On both the material and spiritual levels, rural areas have been hollowed out. The second generation of migrant workers grew up in an era with relatively good living conditions. Their horizons are broader and they are more interested in what color their hair should be dyed and what style of clothes they should wear. However, once they embark on a journey to work, It would be difficult to find the way home. Migrant workers in their teens and twenties, regardless of gender, usually don’t know how many acres of farmland their families have or how much money they can make from farming. They are more eager to find ways to stay in the city. They know that working part-time (working for a boss) is not a long-term solution, so many people dream of becoming a boss one day. The unfulfilled personal expectations of second-generation migrant workers and the endless frustrations they encounter when traveling between rural and urban areas inevitably lead to anger and dissatisfaction with nowhere to vent.
Conclusion
Reform has reshaped China and turned China into the "world's factory". At the same time, the reform also reshaped the new Chinese working class politics. Following a special path of proletarianization, the second generation of migrant workers has gradually become aware of their class status and will participate in a series of collective actions. The quasi-social status of the second-generation migrant workers makes them more angry and dissatisfied than the first-generation migrant workers. They realize that they have been completely cornered: they cannot stay in the city, and they cannot return to their hometown. The spiritual and physical “enclosure” is closely connected with the unfinished proletarianization process of Chinese migrant workers, and is caused by the spatial isolation between urban production and rural reproduction.
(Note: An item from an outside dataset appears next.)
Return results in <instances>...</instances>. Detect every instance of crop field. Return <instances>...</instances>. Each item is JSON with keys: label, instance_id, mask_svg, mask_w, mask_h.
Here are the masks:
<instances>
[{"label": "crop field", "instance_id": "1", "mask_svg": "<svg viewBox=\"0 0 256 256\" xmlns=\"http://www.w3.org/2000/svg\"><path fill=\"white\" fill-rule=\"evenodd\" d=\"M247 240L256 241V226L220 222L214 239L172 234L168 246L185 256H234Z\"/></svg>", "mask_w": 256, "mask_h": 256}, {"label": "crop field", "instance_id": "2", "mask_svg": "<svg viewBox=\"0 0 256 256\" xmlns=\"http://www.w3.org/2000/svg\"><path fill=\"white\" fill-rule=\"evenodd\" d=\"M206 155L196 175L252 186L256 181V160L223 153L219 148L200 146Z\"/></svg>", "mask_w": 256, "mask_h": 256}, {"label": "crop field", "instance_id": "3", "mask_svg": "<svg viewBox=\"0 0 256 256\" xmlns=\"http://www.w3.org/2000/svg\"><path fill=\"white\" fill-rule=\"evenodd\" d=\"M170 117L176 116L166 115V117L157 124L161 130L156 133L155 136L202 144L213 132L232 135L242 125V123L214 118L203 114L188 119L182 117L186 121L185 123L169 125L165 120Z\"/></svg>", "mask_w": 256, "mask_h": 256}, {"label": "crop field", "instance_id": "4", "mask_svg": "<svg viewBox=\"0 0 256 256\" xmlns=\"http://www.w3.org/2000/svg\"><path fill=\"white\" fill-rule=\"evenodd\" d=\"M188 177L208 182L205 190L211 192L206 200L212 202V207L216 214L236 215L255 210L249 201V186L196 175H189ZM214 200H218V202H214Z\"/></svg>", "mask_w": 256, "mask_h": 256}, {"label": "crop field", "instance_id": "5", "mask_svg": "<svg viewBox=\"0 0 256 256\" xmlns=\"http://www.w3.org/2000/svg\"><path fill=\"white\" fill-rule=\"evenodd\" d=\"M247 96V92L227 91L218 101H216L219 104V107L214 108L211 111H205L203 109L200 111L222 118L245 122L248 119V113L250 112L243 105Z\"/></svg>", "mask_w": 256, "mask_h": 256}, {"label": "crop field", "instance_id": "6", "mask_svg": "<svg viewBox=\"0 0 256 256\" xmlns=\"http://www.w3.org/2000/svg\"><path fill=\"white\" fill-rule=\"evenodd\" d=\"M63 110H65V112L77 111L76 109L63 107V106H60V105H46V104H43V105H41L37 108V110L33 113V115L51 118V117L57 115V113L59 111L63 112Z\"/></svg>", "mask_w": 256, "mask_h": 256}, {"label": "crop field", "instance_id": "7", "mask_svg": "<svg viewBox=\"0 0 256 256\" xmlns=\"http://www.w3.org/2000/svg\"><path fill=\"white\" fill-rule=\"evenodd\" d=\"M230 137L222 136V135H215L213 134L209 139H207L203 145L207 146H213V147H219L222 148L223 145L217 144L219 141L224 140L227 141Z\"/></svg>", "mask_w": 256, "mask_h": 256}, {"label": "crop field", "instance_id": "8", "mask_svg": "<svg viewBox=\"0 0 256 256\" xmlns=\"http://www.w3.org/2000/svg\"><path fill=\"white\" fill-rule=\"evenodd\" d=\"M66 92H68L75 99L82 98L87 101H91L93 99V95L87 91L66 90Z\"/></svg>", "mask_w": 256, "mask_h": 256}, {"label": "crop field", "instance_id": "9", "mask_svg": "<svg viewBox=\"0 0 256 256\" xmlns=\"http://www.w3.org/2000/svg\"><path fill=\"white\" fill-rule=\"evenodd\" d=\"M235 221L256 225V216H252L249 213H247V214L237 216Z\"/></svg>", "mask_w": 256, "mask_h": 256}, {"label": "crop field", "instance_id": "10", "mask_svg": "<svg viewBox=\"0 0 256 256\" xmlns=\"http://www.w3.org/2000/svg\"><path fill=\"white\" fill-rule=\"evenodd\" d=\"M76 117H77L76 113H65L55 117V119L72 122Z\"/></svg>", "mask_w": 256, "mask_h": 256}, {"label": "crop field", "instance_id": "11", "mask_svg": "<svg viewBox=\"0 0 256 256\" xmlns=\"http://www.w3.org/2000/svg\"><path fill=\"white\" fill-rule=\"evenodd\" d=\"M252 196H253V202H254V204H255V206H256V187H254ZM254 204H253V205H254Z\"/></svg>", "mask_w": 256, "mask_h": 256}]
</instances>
The reason why Asin’s story is representative is that his story deepens our understanding of rural life and workshop struggles. Asin's rough experience is both personal and contains profound social significance. His experience is related to both the factory and the countryside. Asin's assertive father tried his best to prevent his son from returning to his hometown to start a business, which may be special. However, in terms of returning to his hometown to start a business and ultimately failing, Asin’s experience is similar to that of many migrant workers. Failure forces them to go out to work again, a process that never ends, and the process of proletarianization can never be completed. This forms a vicious cycle: Reform and the dual division between urban and rural areas have stimulated people's desire to escape from the countryside, but after escaping, migrant workers can only work hard in factories. When they encounter setbacks at work, they often The idea of ??returning home came up. But for migrant workers who have returned to their hometowns, they have nowhere to go and can only survive by going out to work. This vicious cycle brings a series of cruel life experiences to migrant workers, inevitably leading to a politics of anger and resistance.